Imagine that we are interested in the habitat characteristics that favor Ctenochaetus strigosus, known as kole in Hawaiian, and with the English common name spotted surgeonfish in this dataset. We will focus on the role of different types of benthic substrate, and the most common substrate types in this dataset are turf algae (column ‘ta’), hard coral (column ‘hard_coral’), sand (column ‘sand’), and crustose coralline algae (column ‘cca’). I have included a dataset that only includes this species, and only the sampling period during which turf algae percent cover was measured.

Load libraries and data

library(here)
library(tidyverse)
library(GGally)

kolesurvey <- read_csv(here("Week_04", "Data", "CRCP_Reef_Fish_Surveys_Hawaii_kole.csv"))

Explore the distributions!

(1) Start by exploring the distributions of the four predictor variables, and how they are correlated with one another.

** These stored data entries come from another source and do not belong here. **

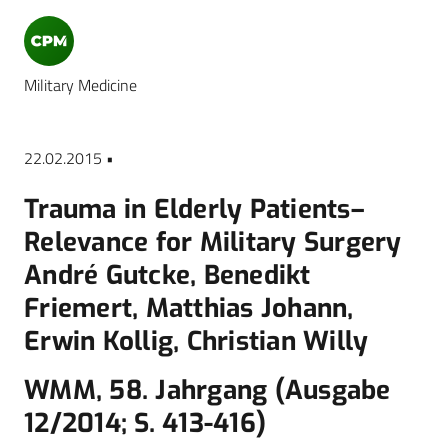
Military Medicine
22.02.2015 •
Trauma in Elderly Patients–
Relevance for Military Surgery
André Gutcke, Benedikt
Friemert, Matthias Johann,
Erwin Kollig, Christian Willy
WMM, 58. Jahrgang (Ausgabe
12/2014; S. 413-416)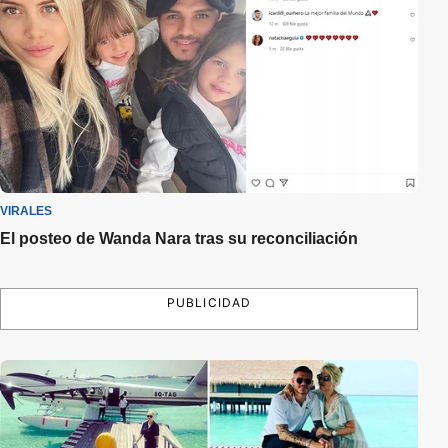
VIRALES
El posteo de Wanda Nara tras su reconciliación
PUBLICIDAD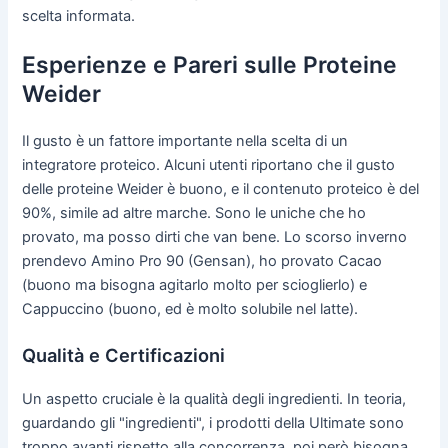
scelta informata.
Esperienze e Pareri sulle Proteine
Weider
Il gusto è un fattore importante nella scelta di un
integratore proteico. Alcuni utenti riportano che il gusto
delle proteine Weider è buono, e il contenuto proteico è del
90%, simile ad altre marche. Sono le uniche che ho
provato, ma posso dirti che van bene. Lo scorso inverno
prendevo Amino Pro 90 (Gensan), ho provato Cacao
(buono ma bisogna agitarlo molto per scioglierlo) e
Cappuccino (buono, ed è molto solubile nel latte).
Qualità e Certificazioni
Un aspetto cruciale è la qualità degli ingredienti. In teoria,
guardando gli "ingredienti", i prodotti della Ultimate sono
troppo avanti rispetto alla concorrenza, poi però bisogna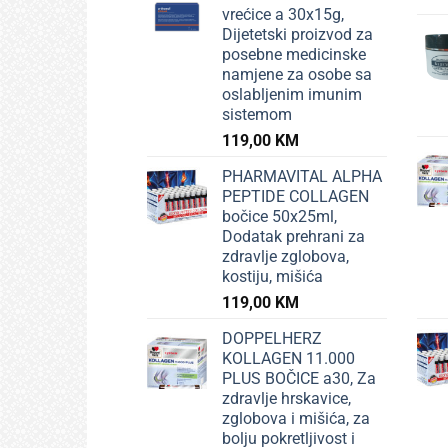
vrećice a 30x15g,
Dijetetski proizvod za
posebne medicinske
namjene za osobe sa
oslabljenim imunim
sistemom
119,00
KM
PHARMAVITAL ALPHA
PEPTIDE COLLAGEN
bočice 50x25ml,
Dodatak prehrani za
zdravlje zglobova,
kostiju, mišića
119,00
KM
DOPPELHERZ
KOLLAGEN 11.000
PLUS BOČICE a30, Za
zdravlje hrskavice,
zglobova i mišića, za
bolju pokretljivost i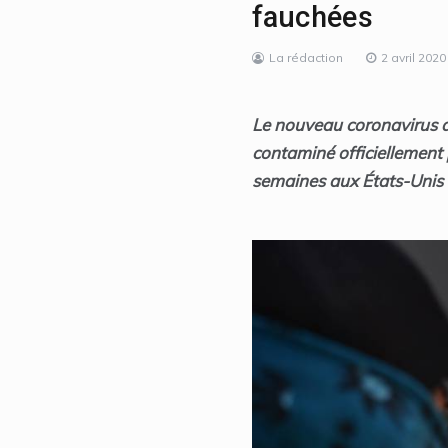
fauchées
La rédaction
2 avril 2020
Le nouveau coronavirus a 
contaminé officiellement 
semaines aux États-Unis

The function ggpairs() in the package GGally is one nice option for this.

ggpairs(kolesurvey, columns = c("ta", "hard_coral","sand", "cca"))

Single-predictor models

  1. For each of the four predictors, make single-predictor models where the response variable is kole counts. Consider which of the predictors could be transformed to reduce skew along the x-axis. For educational purposes, start by using a poisson distribution for the counts. Quantify the degree of overdispersion in these models, and describe what it means. Based on likelihood ratio tests and effects plots, what are the relationships between kole and the four substrate types?

  2. Now make new single-predictor models that account for overdispersion (we discussed two different ways to do this in lecture, you can do one or both). How have the results changed compared to #2, and why?

  3. Although the single-predictor models are useful, we may get a more accurate picture of the role of each substrate type if we include all the substrate types in one model. Create such a model. Based on likelihood ratio tests and effects plots, how do the results change when all predictors are included simultaneously? Why do you think the results have changed? Don’t forget to make some residual diagnostic plots as well. Finally, what are your overall conclusions about the substrate associations of kole, from this look at the data? Are there any additional analyses you would want to do that we have not done in this assignment?